Just one month before going to trial, Ameriprise Financial agreed to settle an excessive fee lawsuit pertaining to its own 401(k) plan. Ameriprise denied any wrongdoing, and yet they settled out of court for $27.5 million (that’s quite the sum for not doing anything wrong). Many other suits are winding their way through the courts as we speak, and the first 401(k) excessive fee case was just argued before the United States Supreme Court last month.
While the fees, penalties and settlements amount to huge sums, the actions that prompted these lawsuits are not unique to the handful of companies being charged. Many are “guilty” of the same actions (or inactions) that are alleged in Krueger vs. Ameriprise, Tibble vs. Edison, Tussey vs. ABB, et al. You see, most of the cases that are being brought by Schlichter, Bogard and Denton are NOT the result of fraudulent activity perpetrated by greedy executives. Instead, most of these cases boil down to the lack of a disciplined process for retirement plan committees.

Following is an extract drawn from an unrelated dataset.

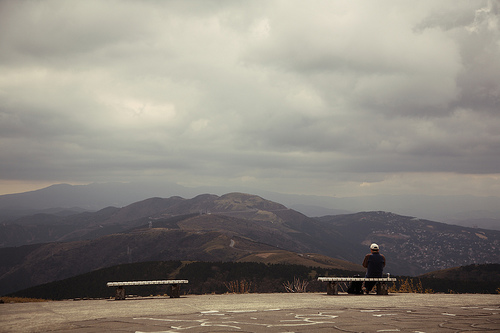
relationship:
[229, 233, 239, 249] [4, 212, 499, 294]
road on hill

Plan sponsors should be taking copious notes and learning lessons from this litigation. It’s really not rocket science (although coincidently, Lockheed Martin was the company that paid the largest penalty thus far at $62 million). Some key steps that sponsors can take to improve the plan for participants and protect themselves as fiduciaries include:
- Ensure that fees and expenses are reasonable by evaluating competitive bids every few years
- Offer a broad mix of investment options to allow participants to adequately diversify (including low-cost index funds)
- Utilize institutional share classes to lower the investment costs for participants
- Ensure fee transparency and equality for employees
- Follow your governing documents (Investment Policy Statement, Plan Document, etc)
- Engage in fiduciary training
- Document, document, document (HINT: if you don’t document, it did not happen in the eyes of the DOL, IRS and the courts)
In society, one of the most dangerous statements that can be made is “we have always done it this way.” Plan sponsors now have a unique opportunity to learn valuable lessons from these lawsuits and court cases and adopt best practices for managing their fiduciary processes and responsibilities. If you are the sponsor of a qualified retirement plan, take steps today to make yourself and your company an “unattractive defendant” in the new world of retirement plan litigation.